Longer term, JLT, JBR and the Marina are still all very popular as well.

I' m sure you are all aware of this anyway but I thought a quick market update for those who dont know would be a nice thing to do. If theres a good response I can make it a weekly / monthly occurrence.

Thanks,

Marc.


----------



## Guest (Dec 2, 2008)

Thanks for the info Marc. My wife and I are thinking about seeking jobs in the UAE. If we were successful, we would rent and, from what we’ve gleaned from this forum, we have to correctly allow for the cost of rent as it can be a large proportion of one’s salary. So any updates on rentals would be very interesting particularly with the current turmoil.

Before the financial crisis hit, what was a typical annual increase in rent (or, more precisely, for a good three bedroom unit somewhere not too far from the beach)? Not much point in having correctly allowed for rent in year 1 of a contract if the rent promptly goes up 50% at the end of the first year.

Thanks.


----------



## DesertStranded (Oct 9, 2008)

Any chance it will become more acceptable to pay rent on a monthly rather than a yearly basis?


----------



## marc (Mar 10, 2008)

DesertStranded said:


> Any chance it will become more acceptable to pay rent on a monthly rather than a yearly basis?


I can already see this happening in some cases, my company is already working on plans to implement this as well.

I think its a great idea, where in the world do you give 1/2 cheques up front, how can most people possibly do that...

We will start seeing that much more otfen where you will give 12 PDC (post dated cheques) up front and they will be cashed every month.

If this is something you would be interested in, I can try and arrange something, send me a quick PM.

Thanks


----------



## qwert97 (Jun 2, 2008)

marc said:


> I can already see this happening in some cases, my company is already working on plans to implement this as well.
> 
> I think its a great idea, where in the world do you give 1/2 cheques up front, how can most people possibly do that...
> 
> ...


Are you trying to help people on the forum or trying to expand your business?
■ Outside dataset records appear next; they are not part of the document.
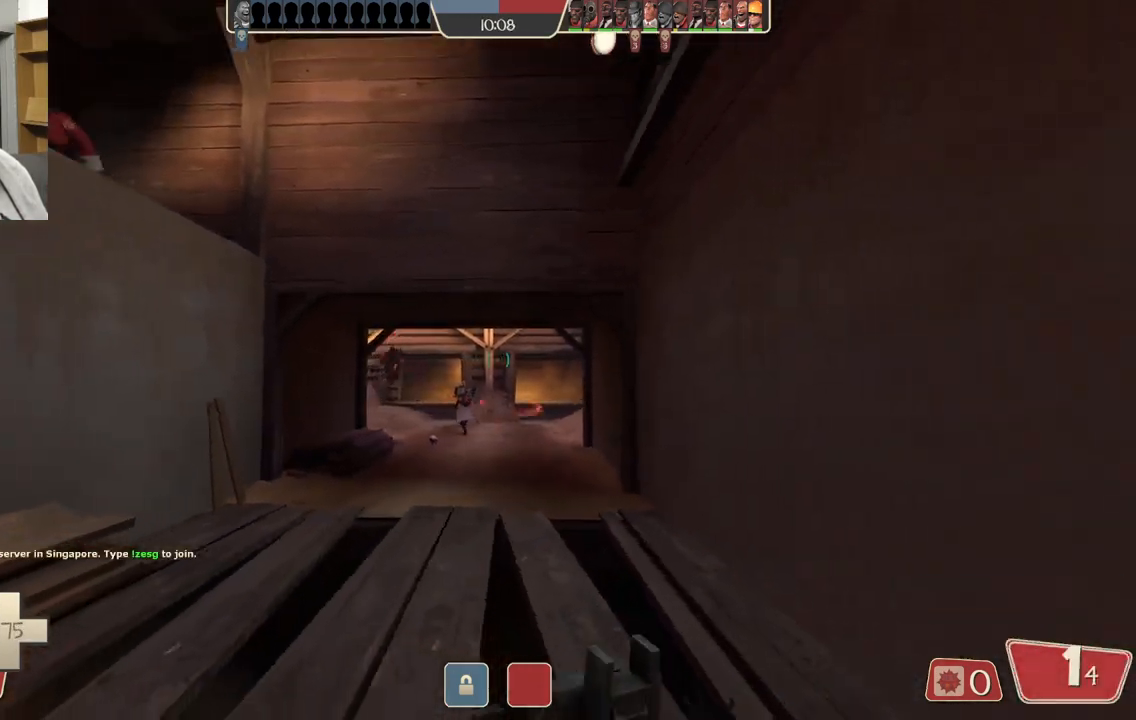
{"buttons": [], "left_stick": "up", "right_stick": "center", "events": [[50, "left_stick", "up-right"], [250, "left_stick", "up"]]}
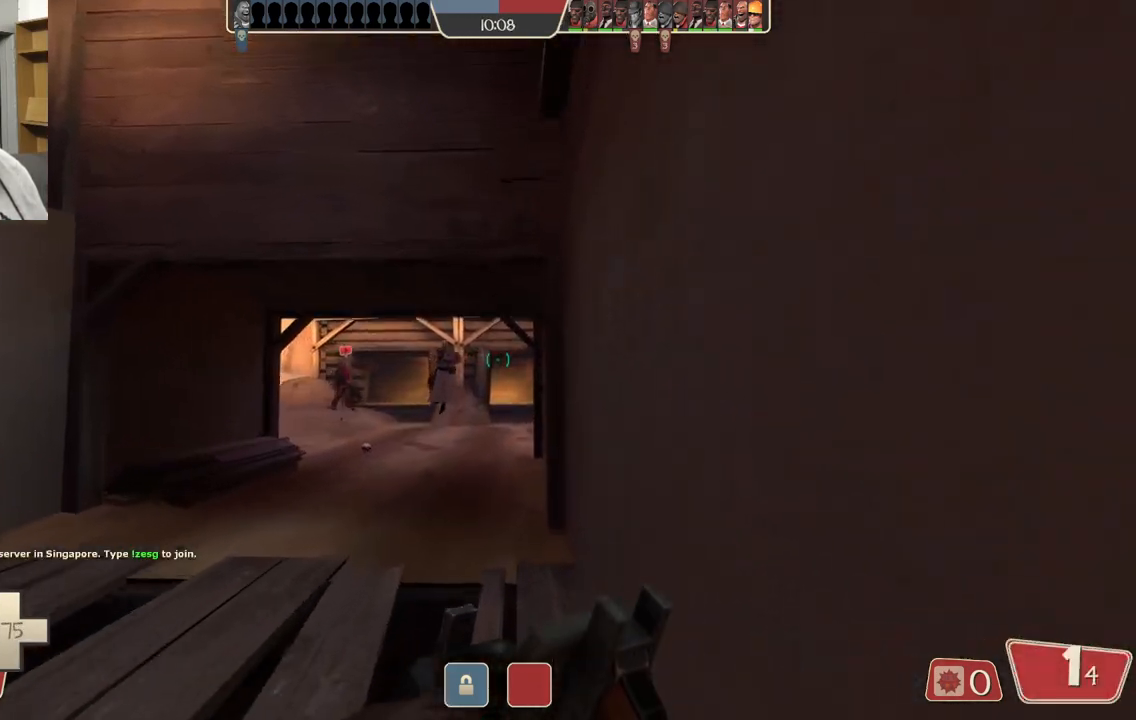
{"buttons": [], "left_stick": "up", "right_stick": "center", "events": []}
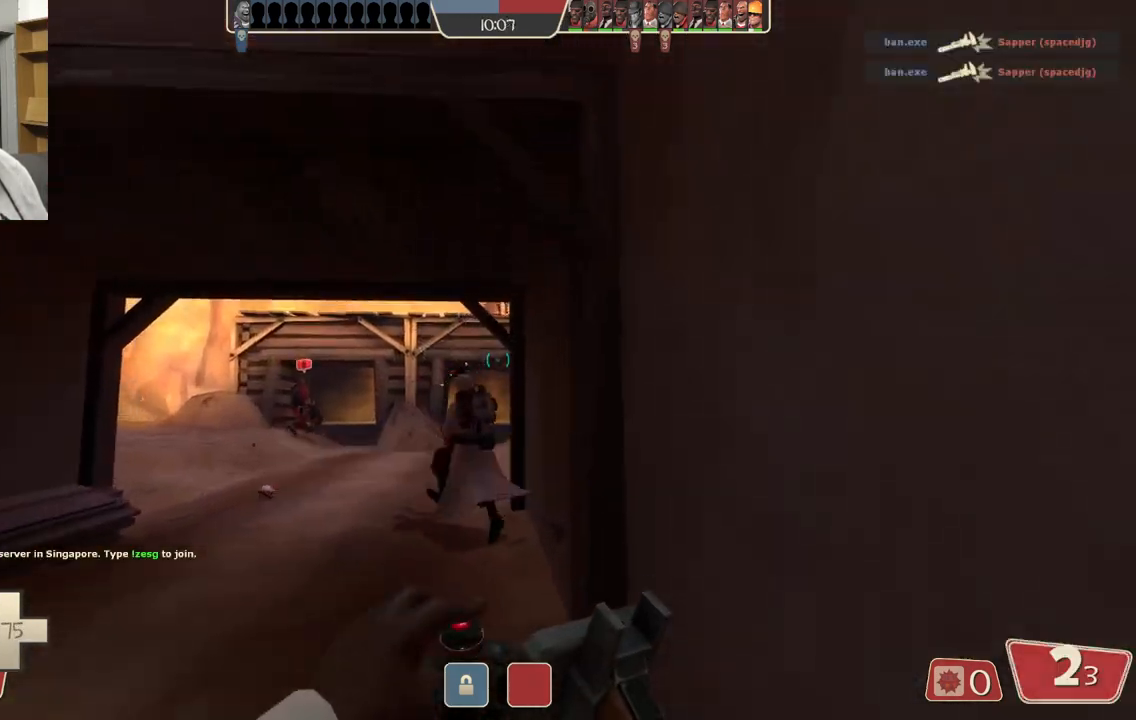
{"buttons": [], "left_stick": "up", "right_stick": "center", "events": []}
Are you a realtor?


----------



## marc (Mar 10, 2008)

qwert97 said:


> Are you trying to help people on the forum or trying to expand your business? Are you a realtor?


I'm here to help people, the service most people receive here in Dubai is crap, it has to be changed....


----------



## DesertStranded (Oct 9, 2008)

marc said:


> If this is something you would be interested in, I can try and arrange something, send me a quick PM.
> 
> Thanks


Yes, I'm interested. I sent you a PM.


----------